Jahrelang hat die Zürcherin Rita Nicole Tejada (39) als Rita Roof die Songs von Lo (34) & Leduc (32), Dodo (43) oder Steff la Cheffe (33) veredelt. Nun tritt sie selber ins Rampenlicht und veröffentlicht ihr Debüt «Stimm i mir» – und das in einer schwierigen Zeit. «Manchmal frage ich mich schon, warum das Schicksal es so eingefädelt hat, dass Album und Pandemie gleichzeitig kommen. Vielleicht gibt es aber gar keinen perfekten Zeitpunkt.»

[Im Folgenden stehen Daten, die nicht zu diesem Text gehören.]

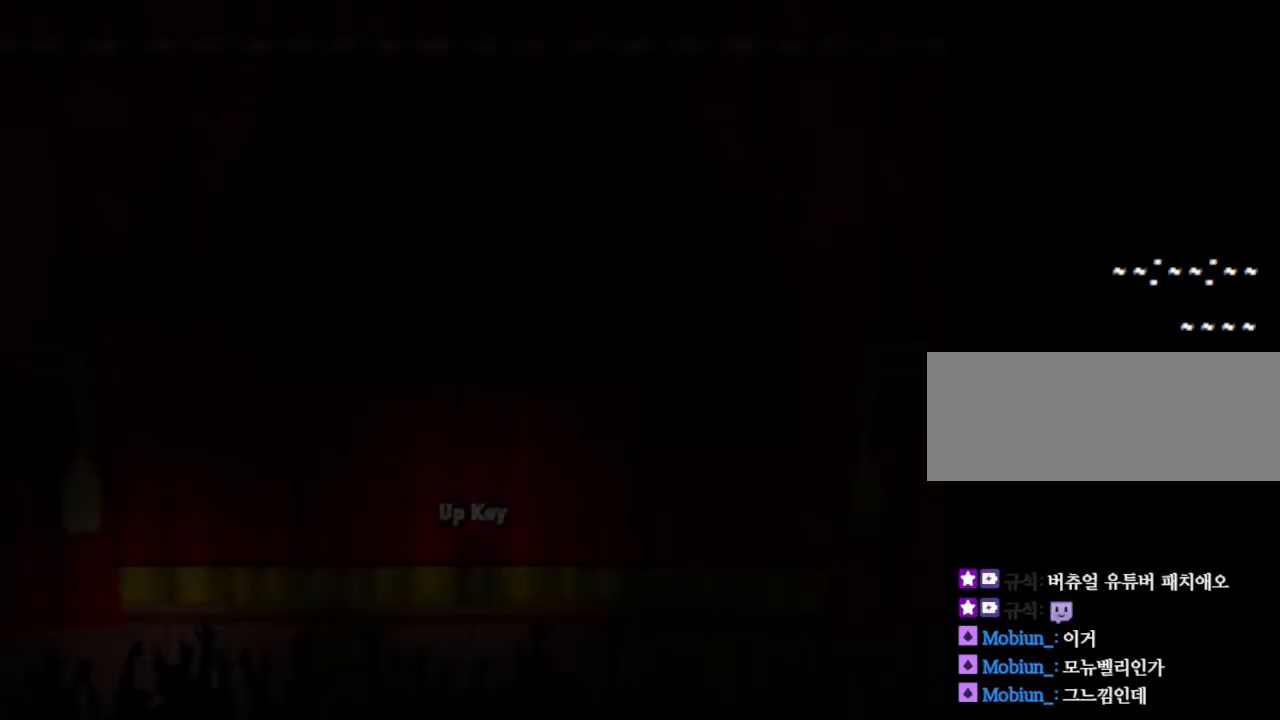
{"keys": [], "events": []}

Dass Roof diesen Schritt erst jetzt wagt, hat auch mit ihrem Leben als alleinerziehende Mutter eines 14-jährigen Sohnes zu tun. «Kleine Kinder brauchen dich rund um die Uhr, sind dauernd krank, dauernd musst du Dinge absagen. Als Frontfrau wäre dieser Spagat unmöglich gewesen.»
«Diese bedingungslose Liebe ist magisch»
Sie bereut jedoch keine Sekunde dieser Zeit: «Es ist das Schönste im Leben, ein Kind zu haben. Die bedingungslose Liebe ist magisch. Ich habe meinen Sohn häufig als meinen Lehrer gesehen, mit seiner Freude an den kleinsten Dingen. Zu sehen, mit welcher Leichtigkeit ein Kind durch die Welt geht, ist eine unerschöpfliche Inspirationsquelle.»
Den Track «Abe an Fluss» bezeichnet sie als eine «Entschuldigung an meinen Sohn». «Meine Eltern trennten sich, und meine Mutter heiratete einen Schweizer, deshalb kamen wir von Guatemala in die USA und dann hierher. Ich fand das sehr schwierig und schwor mir, das meinen Kindern niemals anzutun. Nun entschuldige ich mich dafür, dass ich das Versprechen eines intakten Familienlebens nicht halten konnte.»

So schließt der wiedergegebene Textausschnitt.